If you’ve kept up with the NFL Combine or anything surrounding it in the past couple of weeks, you may have heard LSU running back Derrius Guice spill some tea on an unidentified team after one of its scouts asked Guice a pointed question in a private interview.
“Do you like men?”
The inquiry may not have been made in as few words, but that’s what it amounted to.
In 2013, former NFL spokesman Greg Aiello went on record after a similar question was asked of former Colorado tight end Nick Kasa.
“There are specific protections in our Collective Bargaining Agreement with the players that prohibit discrimination against any player, including on the basis of sexual orientation,” Aiello said.
Guice’s case wasn’t the first instance of this, and I’d bet top dollar it won’t be the last.
Yes, the question is illegal to ask any potential employee. Yes, the question is deeply homophobic. Yes, the interviewer ought to be fired and the organization he works for fined and punished further.

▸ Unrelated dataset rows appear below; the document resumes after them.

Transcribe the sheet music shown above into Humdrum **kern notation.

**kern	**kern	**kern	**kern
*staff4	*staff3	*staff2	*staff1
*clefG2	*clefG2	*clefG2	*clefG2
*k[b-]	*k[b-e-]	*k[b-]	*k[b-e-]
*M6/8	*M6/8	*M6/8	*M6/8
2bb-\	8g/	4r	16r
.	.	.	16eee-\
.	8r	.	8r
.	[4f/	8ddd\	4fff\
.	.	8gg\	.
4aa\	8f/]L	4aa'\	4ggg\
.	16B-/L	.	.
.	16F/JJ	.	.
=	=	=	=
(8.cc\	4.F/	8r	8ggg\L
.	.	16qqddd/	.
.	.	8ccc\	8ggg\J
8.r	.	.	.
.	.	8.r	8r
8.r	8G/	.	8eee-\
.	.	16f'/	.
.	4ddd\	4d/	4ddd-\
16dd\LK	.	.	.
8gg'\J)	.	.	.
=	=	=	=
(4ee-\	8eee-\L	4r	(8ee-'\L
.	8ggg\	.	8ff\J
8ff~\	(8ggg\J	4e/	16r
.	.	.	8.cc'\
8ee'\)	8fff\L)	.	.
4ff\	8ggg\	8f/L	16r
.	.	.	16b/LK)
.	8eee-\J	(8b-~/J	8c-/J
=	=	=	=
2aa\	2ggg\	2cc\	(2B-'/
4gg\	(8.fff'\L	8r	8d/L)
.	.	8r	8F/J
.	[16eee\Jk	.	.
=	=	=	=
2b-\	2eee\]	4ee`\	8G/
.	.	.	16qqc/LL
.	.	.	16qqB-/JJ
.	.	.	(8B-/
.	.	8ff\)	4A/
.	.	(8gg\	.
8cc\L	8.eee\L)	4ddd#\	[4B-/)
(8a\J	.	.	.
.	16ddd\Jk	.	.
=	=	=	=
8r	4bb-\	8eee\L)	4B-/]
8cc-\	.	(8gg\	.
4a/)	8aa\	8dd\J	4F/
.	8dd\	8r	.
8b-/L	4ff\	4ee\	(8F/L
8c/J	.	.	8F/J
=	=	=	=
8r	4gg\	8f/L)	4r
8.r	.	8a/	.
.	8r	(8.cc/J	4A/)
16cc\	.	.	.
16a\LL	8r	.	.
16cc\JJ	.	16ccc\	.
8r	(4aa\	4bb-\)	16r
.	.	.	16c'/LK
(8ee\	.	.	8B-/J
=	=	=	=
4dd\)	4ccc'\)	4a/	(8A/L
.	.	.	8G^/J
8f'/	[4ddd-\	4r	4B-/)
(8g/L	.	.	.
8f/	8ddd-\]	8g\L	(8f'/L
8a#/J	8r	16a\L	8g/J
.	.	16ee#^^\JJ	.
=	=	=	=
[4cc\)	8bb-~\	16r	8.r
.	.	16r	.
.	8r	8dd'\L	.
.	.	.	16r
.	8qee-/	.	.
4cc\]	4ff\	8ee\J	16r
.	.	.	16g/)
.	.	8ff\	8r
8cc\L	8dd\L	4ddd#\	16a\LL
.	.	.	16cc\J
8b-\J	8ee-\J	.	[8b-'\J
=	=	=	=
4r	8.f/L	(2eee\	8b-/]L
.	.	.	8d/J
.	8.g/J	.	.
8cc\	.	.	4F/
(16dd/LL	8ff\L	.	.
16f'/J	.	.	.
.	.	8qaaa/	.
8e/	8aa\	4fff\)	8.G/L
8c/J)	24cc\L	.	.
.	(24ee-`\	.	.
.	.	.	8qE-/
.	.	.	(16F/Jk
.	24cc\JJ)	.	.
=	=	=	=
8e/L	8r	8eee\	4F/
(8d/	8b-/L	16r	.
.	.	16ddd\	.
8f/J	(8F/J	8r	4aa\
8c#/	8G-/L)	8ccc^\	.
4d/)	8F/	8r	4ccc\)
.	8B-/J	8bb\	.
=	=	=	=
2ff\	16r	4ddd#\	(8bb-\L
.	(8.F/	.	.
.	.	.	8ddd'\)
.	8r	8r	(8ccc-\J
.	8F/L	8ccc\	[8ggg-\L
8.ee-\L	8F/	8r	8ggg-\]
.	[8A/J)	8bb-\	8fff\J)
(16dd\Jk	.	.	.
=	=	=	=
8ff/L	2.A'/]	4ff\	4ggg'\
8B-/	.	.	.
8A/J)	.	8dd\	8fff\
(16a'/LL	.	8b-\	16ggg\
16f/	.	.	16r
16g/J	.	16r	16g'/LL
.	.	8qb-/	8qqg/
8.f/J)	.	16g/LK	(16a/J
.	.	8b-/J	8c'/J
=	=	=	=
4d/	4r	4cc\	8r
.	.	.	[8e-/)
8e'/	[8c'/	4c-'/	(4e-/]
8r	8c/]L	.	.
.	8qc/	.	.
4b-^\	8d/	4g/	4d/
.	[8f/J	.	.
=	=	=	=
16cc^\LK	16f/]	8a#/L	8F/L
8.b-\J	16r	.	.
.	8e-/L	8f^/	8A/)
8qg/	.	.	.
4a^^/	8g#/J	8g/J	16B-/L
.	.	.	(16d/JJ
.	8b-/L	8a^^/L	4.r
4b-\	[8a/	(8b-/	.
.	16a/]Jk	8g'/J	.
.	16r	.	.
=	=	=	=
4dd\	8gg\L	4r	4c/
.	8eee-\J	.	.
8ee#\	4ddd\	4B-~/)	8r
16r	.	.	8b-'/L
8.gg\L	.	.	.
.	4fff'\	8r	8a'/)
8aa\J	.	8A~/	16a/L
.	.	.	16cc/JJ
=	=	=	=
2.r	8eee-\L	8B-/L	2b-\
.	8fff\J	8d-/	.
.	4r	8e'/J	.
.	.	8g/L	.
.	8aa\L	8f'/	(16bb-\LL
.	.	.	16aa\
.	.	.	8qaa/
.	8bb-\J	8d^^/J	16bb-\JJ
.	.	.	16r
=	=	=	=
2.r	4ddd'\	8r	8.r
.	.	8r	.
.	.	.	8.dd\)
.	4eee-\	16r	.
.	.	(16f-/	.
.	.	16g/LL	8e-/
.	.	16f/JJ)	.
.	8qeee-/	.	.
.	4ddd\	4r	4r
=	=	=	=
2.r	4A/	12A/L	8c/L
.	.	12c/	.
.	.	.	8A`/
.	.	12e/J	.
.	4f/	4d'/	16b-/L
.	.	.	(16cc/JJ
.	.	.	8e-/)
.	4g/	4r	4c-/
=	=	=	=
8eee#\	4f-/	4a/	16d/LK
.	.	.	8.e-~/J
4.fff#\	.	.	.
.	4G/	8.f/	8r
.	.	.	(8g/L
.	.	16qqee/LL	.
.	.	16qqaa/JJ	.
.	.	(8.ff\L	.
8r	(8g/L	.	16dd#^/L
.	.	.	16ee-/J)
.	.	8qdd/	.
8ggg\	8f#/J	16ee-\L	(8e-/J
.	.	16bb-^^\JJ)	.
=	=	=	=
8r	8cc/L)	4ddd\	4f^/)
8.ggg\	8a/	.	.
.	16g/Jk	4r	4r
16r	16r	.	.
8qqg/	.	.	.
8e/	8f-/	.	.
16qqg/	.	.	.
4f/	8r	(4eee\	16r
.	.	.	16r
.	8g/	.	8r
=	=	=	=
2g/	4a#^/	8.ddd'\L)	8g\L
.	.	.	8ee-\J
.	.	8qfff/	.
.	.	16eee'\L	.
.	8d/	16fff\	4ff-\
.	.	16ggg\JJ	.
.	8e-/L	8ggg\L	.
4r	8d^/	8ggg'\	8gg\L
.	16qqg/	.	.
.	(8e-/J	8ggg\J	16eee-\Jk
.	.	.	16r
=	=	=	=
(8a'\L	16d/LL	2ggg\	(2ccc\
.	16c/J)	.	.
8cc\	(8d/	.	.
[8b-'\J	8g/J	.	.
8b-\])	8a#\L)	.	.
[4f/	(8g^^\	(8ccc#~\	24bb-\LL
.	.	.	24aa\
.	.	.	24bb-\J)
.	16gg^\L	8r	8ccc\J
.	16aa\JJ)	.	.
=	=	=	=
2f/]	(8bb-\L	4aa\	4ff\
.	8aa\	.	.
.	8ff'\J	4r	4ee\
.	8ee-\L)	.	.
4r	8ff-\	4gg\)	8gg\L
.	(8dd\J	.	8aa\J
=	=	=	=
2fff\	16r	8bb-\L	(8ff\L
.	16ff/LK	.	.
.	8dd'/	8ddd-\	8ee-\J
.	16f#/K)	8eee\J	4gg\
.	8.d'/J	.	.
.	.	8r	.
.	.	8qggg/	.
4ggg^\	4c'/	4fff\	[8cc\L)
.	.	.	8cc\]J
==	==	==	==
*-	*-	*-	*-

But what motivated the question in the first place?
In 2014, former Missouri defensive end Michael Sam became the first openly gay man drafted by an NFL team when he went in the seventh round to St. Louis. While he didn’t make the final roster, the fact that he got to that point proves it can be done.
So why does a team ask an illegal question such as this?
In short, it’s because of the fanbase.
NFL fans as a whole are still the farthest away from realizing equality on the field. Some of the old folks who still cling to images of Joe Namath running off the field after a potentially rigged Super Bowl would have a conniption if they saw their team taking a gay player.
Heck, when players started taking knees en masse during the national anthem, I’m sure those same folks were quick to record a Blair Witch-style montage video of them burning their team’s merchandise, complete with frantic rambling about how the team doesn’t respect veterans.
This isn’t to say that a solid majority of NFL fans would care about a gay football player being drafted. Heck, Sam’s jersey became the second-best selling rookie jersey behind Johnny Manziel that year.
However, the lost profit from the fans on the other side of the fence of decency makes Derrius Guice’s question an enticing one for a team. It becomes less, “Do you like men?” and more, “Will any aspect of your life alienate even our most bigoted supporters?” But it’s still disgusting, immoral and illegal no matter how it’s spun.